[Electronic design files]
════════════════════
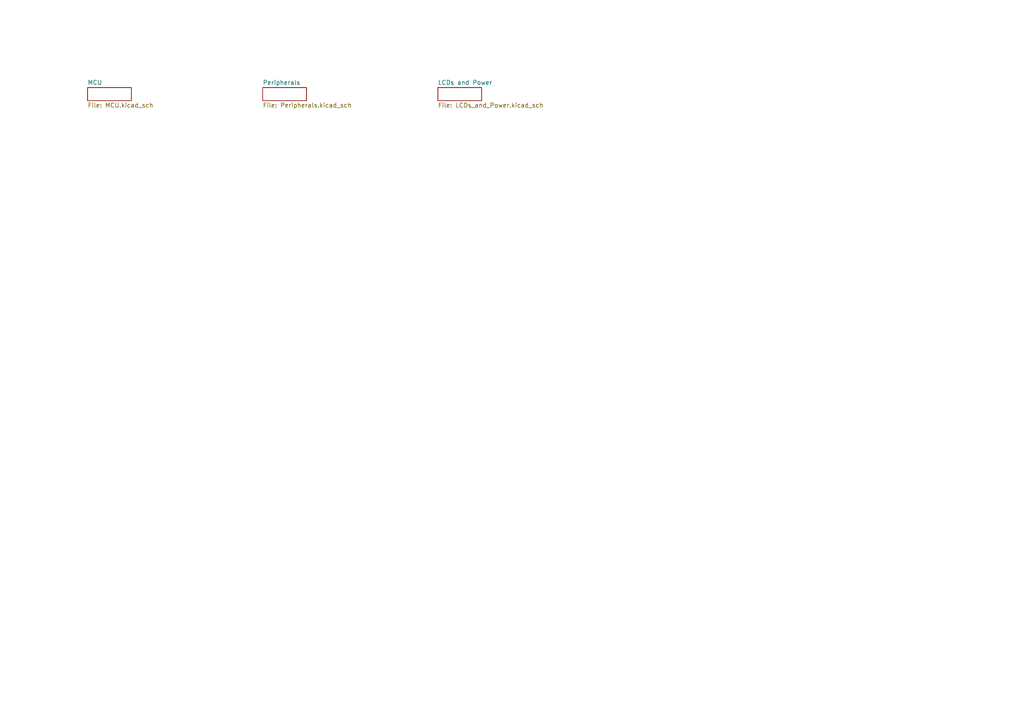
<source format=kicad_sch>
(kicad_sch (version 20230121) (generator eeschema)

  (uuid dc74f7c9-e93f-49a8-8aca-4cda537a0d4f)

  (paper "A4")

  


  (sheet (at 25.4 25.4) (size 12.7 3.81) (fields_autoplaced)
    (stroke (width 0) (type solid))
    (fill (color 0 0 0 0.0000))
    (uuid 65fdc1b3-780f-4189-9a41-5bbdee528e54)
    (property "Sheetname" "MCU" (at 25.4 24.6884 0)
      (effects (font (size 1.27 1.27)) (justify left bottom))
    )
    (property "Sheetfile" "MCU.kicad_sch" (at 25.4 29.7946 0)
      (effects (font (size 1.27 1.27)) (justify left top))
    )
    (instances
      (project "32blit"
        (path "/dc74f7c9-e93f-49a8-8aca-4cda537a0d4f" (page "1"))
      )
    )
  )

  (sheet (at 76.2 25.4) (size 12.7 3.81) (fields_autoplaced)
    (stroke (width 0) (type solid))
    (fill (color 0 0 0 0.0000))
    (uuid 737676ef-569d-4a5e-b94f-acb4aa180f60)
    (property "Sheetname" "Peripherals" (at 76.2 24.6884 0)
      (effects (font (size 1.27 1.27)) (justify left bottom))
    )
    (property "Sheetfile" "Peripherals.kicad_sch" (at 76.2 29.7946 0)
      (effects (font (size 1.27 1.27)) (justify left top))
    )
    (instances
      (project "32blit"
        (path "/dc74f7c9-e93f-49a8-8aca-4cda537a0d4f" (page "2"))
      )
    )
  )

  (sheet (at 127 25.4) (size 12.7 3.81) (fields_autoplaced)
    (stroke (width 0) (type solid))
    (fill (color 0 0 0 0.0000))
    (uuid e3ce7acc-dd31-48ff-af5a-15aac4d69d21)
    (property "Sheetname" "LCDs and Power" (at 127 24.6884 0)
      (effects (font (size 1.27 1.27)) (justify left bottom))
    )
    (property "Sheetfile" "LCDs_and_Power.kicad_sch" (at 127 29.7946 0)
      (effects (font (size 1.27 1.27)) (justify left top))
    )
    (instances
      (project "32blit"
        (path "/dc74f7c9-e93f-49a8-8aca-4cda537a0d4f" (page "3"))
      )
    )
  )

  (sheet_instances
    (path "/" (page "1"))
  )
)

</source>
════════════════════
▶ **TASK TO COMPLETE**
Retype the data word for word, please, and keep the images out.

▶ **SOLVED PROBLEM**
<source format=kicad_sch>
(kicad_sch (version 20230121) (generator eeschema)

  (uuid dc74f7c9-e93f-49a8-8aca-4cda537a0d4f)

  (paper "A4")

  


  (sheet (at 25.4 25.4) (size 12.7 3.81) (fields_autoplaced)
    (stroke (width 0) (type solid))
    (fill (color 0 0 0 0.0000))
    (uuid 65fdc1b3-780f-4189-9a41-5bbdee528e54)
    (property "Sheetname" "MCU" (at 25.4 24.6884 0)
      (effects (font (size 1.27 1.27)) (justify left bottom))
    )
    (property "Sheetfile" "MCU.kicad_sch" (at 25.4 29.7946 0)
      (effects (font (size 1.27 1.27)) (justify left top))
    )
    (instances
      (project "32blit"
        (path "/dc74f7c9-e93f-49a8-8aca-4cda537a0d4f" (page "1"))
      )
    )
  )

  (sheet (at 76.2 25.4) (size 12.7 3.81) (fields_autoplaced)
    (stroke (width 0) (type solid))
    (fill (color 0 0 0 0.0000))
    (uuid 737676ef-569d-4a5e-b94f-acb4aa180f60)
    (property "Sheetname" "Peripherals" (at 76.2 24.6884 0)
      (effects (font (size 1.27 1.27)) (justify left bottom))
    )
    (property "Sheetfile" "Peripherals.kicad_sch" (at 76.2 29.7946 0)
      (effects (font (size 1.27 1.27)) (justify left top))
    )
    (instances
      (project "32blit"
        (path "/dc74f7c9-e93f-49a8-8aca-4cda537a0d4f" (page "2"))
      )
    )
  )

  (sheet (at 127 25.4) (size 12.7 3.81) (fields_autoplaced)
    (stroke (width 0) (type solid))
    (fill (color 0 0 0 0.0000))
    (uuid e3ce7acc-dd31-48ff-af5a-15aac4d69d21)
    (property "Sheetname" "LCDs and Power" (at 127 24.6884 0)
      (effects (font (size 1.27 1.27)) (justify left bottom))
    )
    (property "Sheetfile" "LCDs_and_Power.kicad_sch" (at 127 29.7946 0)
      (effects (font (size 1.27 1.27)) (justify left top))
    )
    (instances
      (project "32blit"
        (path "/dc74f7c9-e93f-49a8-8aca-4cda537a0d4f" (page "3"))
      )
    )
  )

  (sheet_instances
    (path "/" (page "1"))
  )
)

</source>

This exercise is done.